According to Lange, some studies postulate that infection with the conjunctiva is possible. However, it is not yet clear whether the cells on the surface of the eye have enough entry ports. In none of the samples from 46 people examined were relevant amounts of the ACE-2 or TMPRSS2 receptors, which are important for the crown, found in the conjunctiva, said Lange, who was involved in the study. Other researchers had found evidence for the presence of these receptors in the cornea, but had not tested actual corona transmission through them. (announcement; source: dpa)

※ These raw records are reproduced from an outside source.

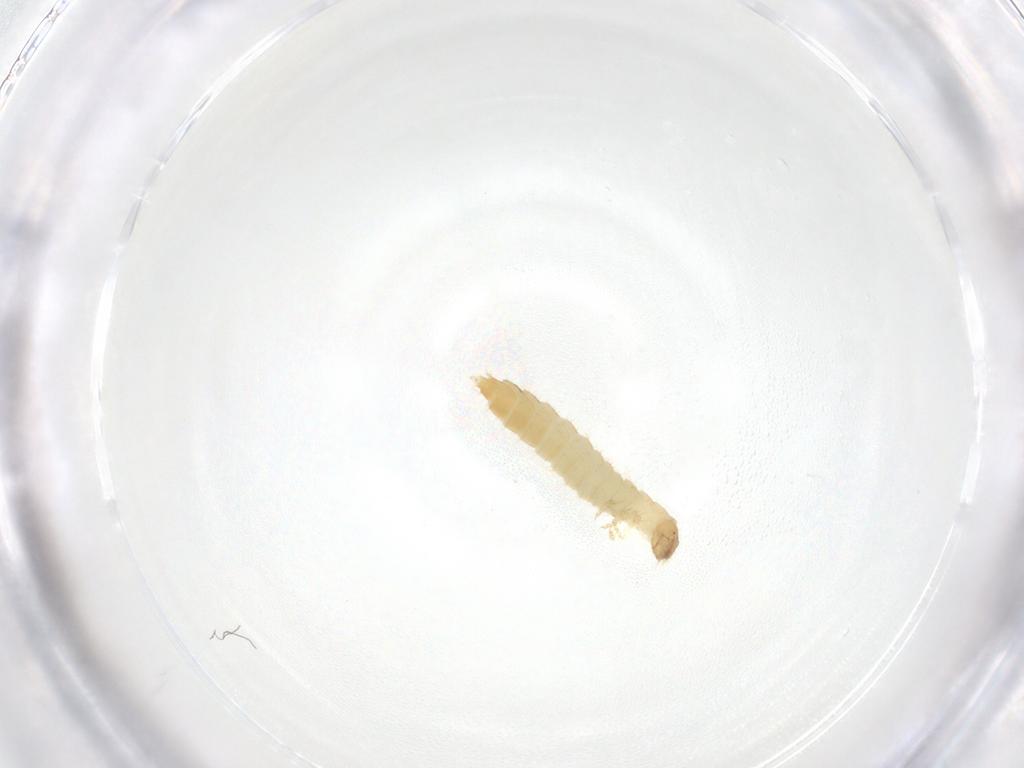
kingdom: Animalia
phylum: Arthropoda
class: Insecta
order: Coleoptera
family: Staphylinidae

Author and source information
This text complies with the requirements of specialized medical literature, medical directives and ongoing studies and has been verified by healthcare professionals.
Shane Riddell, Sarah Goldie, Andrew Hill, Debbie Eagles, Trevor W. Drew: The effect of temperature on the persistence of SARS-CoV-2 on common surfaces; in: Virology Journal, (published: October 7, 2020), Virology Journal Federal Institute for Risk Assessment: Can the novel coronavirus be transmitted via food and objects ?, (Access: October 12, 2020), Federal Institute for Risk Assessment Csiro: CSIRO Scientists Publish New Research on SARS- COV-2 virus “ survivability ”, (accessed October 12, 2020), CsiroDeutsche Ophthalmologische Gesellschaft: Transmission of COVID-19 aerosols is significantly more infectious than tear fluid or conjunctiva, (accessed October 12, 2020), Deutsche Ophthalmologische Gesellschaft Sven Schnichels, Jens Roft Sven Schnichels Tarek Bayyoud, Sebastian Thaler, Focke Ziemssen and José Hurst: Can SARS-CoV-2 infect the eye? – An overview of the state of receptors in eye tissue; in: Der Ophthalmologe, (published: 24.06.2020), Der Ophthalmologe
This article is provided for informational purposes only and should not be used for self-diagnosis or self-treatment. It cannot replace a visit to the doctor.